We will never have a “concrete answer” over The Favourite‘s lesbian affairs, says historian Ophelia Field
But Field explains that she is frequently frustrated by certain academics who claim that such physical lesbian affairs could never have happened. “The position I take is impatience with certain male historians who infantilize the women and talk as if these letters are only between very young girls,” she adds. “Earlier biographers couldn’t even imagine the possibility that anything was felt erotically, if not acted upon.
“I think it’s not implausible to imagine that there’s some physical expression within all of this, and the intensity is certainly much closer to our modern ideas of sexual love than to our modern ideas of friendship.”
Other academics, however, maintain a more sceptical view over whether Queen Anne’s relationships with Churchill and Masham amounted to anything more than passionate friendship.
Historian Anne Somerset, author of biography Queen Anne: The Politics of Passion, says that, while the film “takes it as a complete given that Queen Anne had active lesbian relationships with the Duchess of Marlborough and Abigail,” she believes that it is “certainly not as straightforward as that.”
For Somerset, the question of whether Queen Anne actually had sexual relationships with the two women is “very complicated.”
The Favourite: Queen Anne’s husband was “written out of existence,” says academic Anne Somerset
Like Field, Somerset acknowledges that there was a “cult of female friendship” during this period in the Restoration court, noting that this has led some to wonder whether Queen Anne’s relationship with Churchill particularly was “more than friendship,” given the letters exchanged between them.
However, Somerset argues that both Anne and Churchill’s relationships with their husbands—and Anne’s 17 pregnancies—are somewhat sidelined in the film. Regarding Anne, Somerset says that her relationship with her husband George of Denmark, who died in 1708, was “just conveniently written out of existence” in The Favourite.
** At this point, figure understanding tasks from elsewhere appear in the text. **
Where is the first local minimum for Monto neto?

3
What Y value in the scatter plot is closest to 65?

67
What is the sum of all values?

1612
“Maybe I’m very naive, but I actually don’t really believe that Anne and Sarah had a lesbian relationship.”
—Anne Somerset
Somerset stresses that there is “every sign that she was absolutely devoted to him,” adding that Anne was “totally devastated” when her husband died.” Churchill, she believes, had a “very passionate marriage with her husband, too.”
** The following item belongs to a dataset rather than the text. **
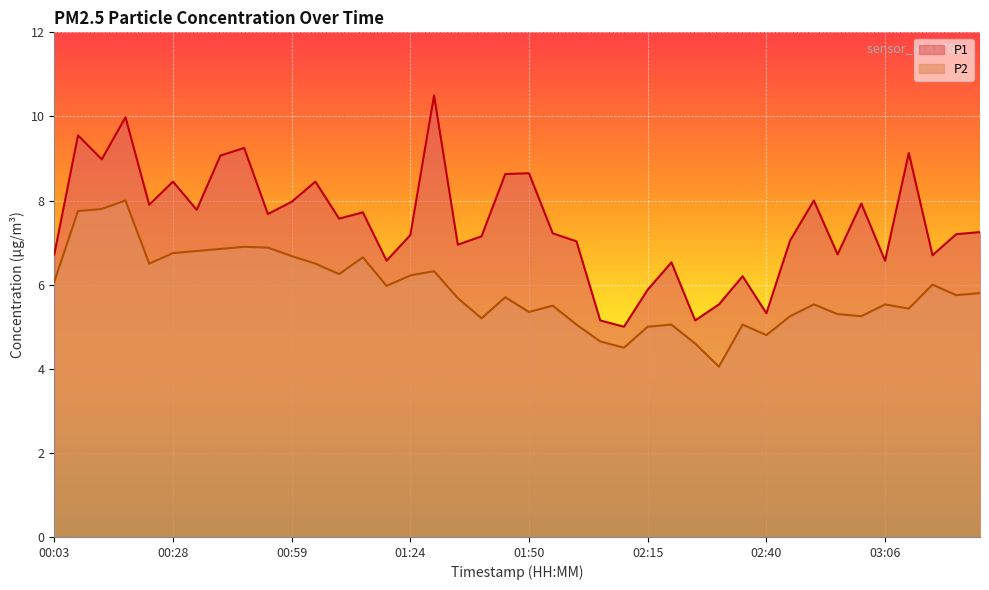

What is the difference between the maximum and minimum values in the P1 series?

5.5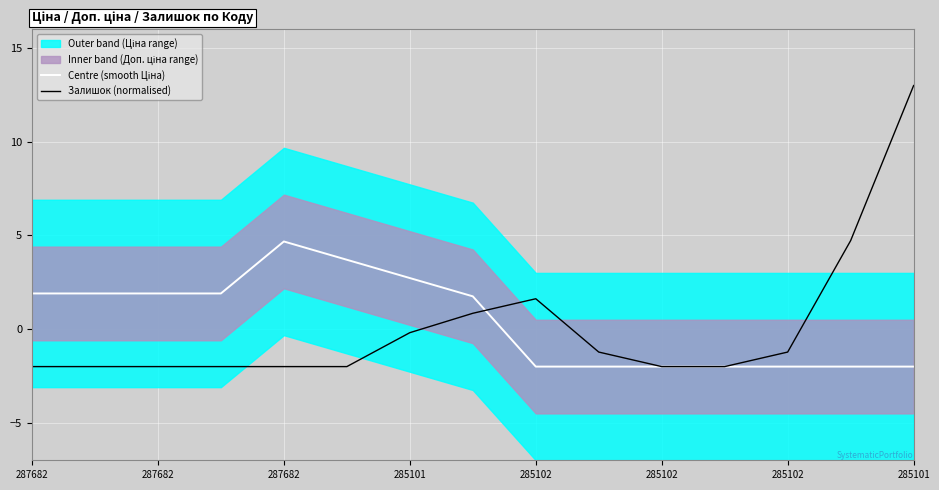

Rank the series at 287682 from lowest to highest value.

Залишок (normalised), Centre (smooth Ціна)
“Maybe I’m very naive, but I actually don’t really believe that Anne and Sarah had a lesbian relationship,” she says, adding: “I personally think that [Anne] wasn’t a lesbian.”
Somerset does acknowledge that there was an element of tension between Churchill and Anne when Masham arrived on the scene, which is depicted as an intense love triangle in The Favourite. But, she says, Queen Anne had a “completely different” relationship with Masham, which she suggests was more formal because she addressed Masham using her surname.
Overall, Somerset believes that the film has helped trigger a heightened interest in Queen Anne’s reign, which may not have happened otherwise. And, although the historian takes issue with the film’s portrayal of Anne as “very monstrous”—claiming she “was a totally mannered woman”—she adds: “Apart from that, I keep telling myself that it’s all a good thing.”